Copy the data that follows exactly. Include no pictures.

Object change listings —
- - - - -

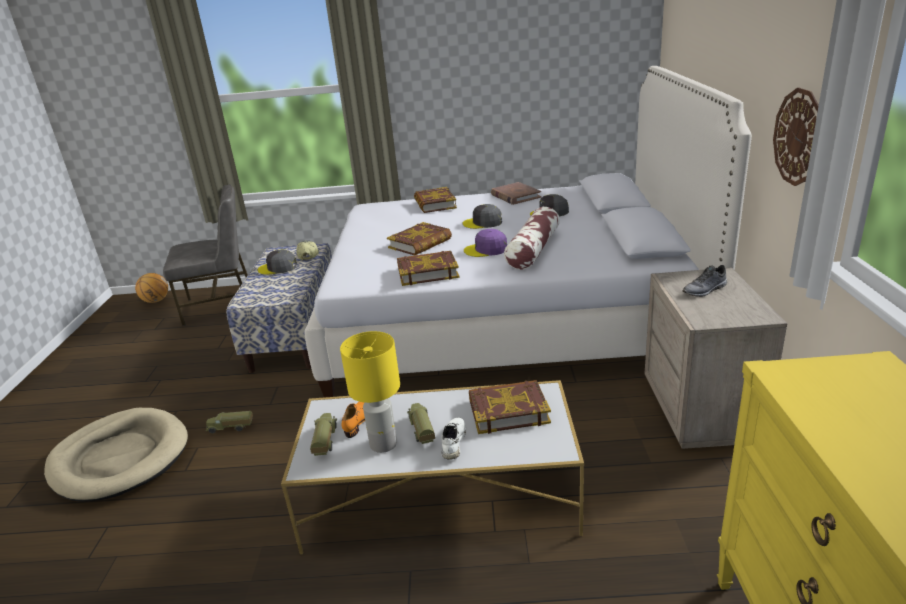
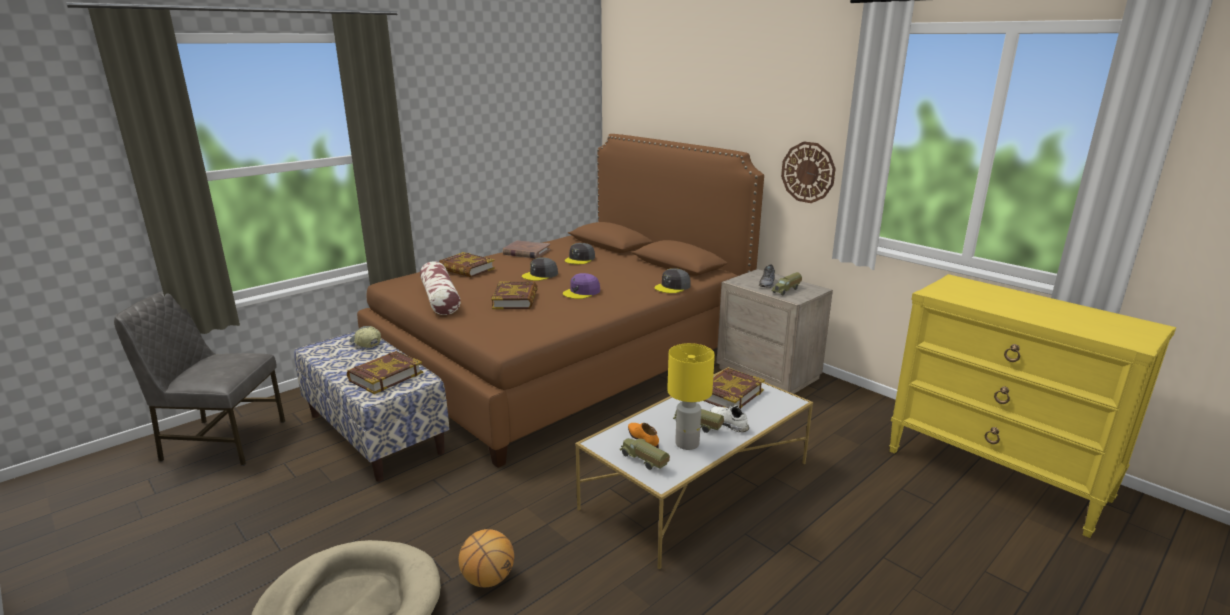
camera: 45 degrees left, 5 degrees down
basketball [135,273,168,303] -> basketball moved to [459,529,514,587]
grey chair [163,184,248,326] -> grey chair turned 120 degrees counterclockwise [114,291,285,466]
toy truck [206,411,253,433] -> toy truck moved to [771,272,802,295]
grey cap [258,249,297,275] -> grey cap moved to [654,268,691,293]
white bed [304,66,752,397] -> brown bed [357,134,764,468]
book [397,251,460,286] -> book moved to [347,351,423,394]
pillow [504,207,560,270] -> pillow moved to [420,261,461,315]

- - - - -

Reply to the task —
camera: 45 degrees left, 5 degrees down
basketball [135,273,168,303] -> basketball moved to [459,529,514,587]
grey chair [163,184,248,326] -> grey chair turned 120 degrees counterclockwise [114,291,285,466]
toy truck [206,411,253,433] -> toy truck moved to [771,272,802,295]
grey cap [258,249,297,275] -> grey cap moved to [654,268,691,293]
white bed [304,66,752,397] -> brown bed [357,134,764,468]
book [397,251,460,286] -> book moved to [347,351,423,394]
pillow [504,207,560,270] -> pillow moved to [420,261,461,315]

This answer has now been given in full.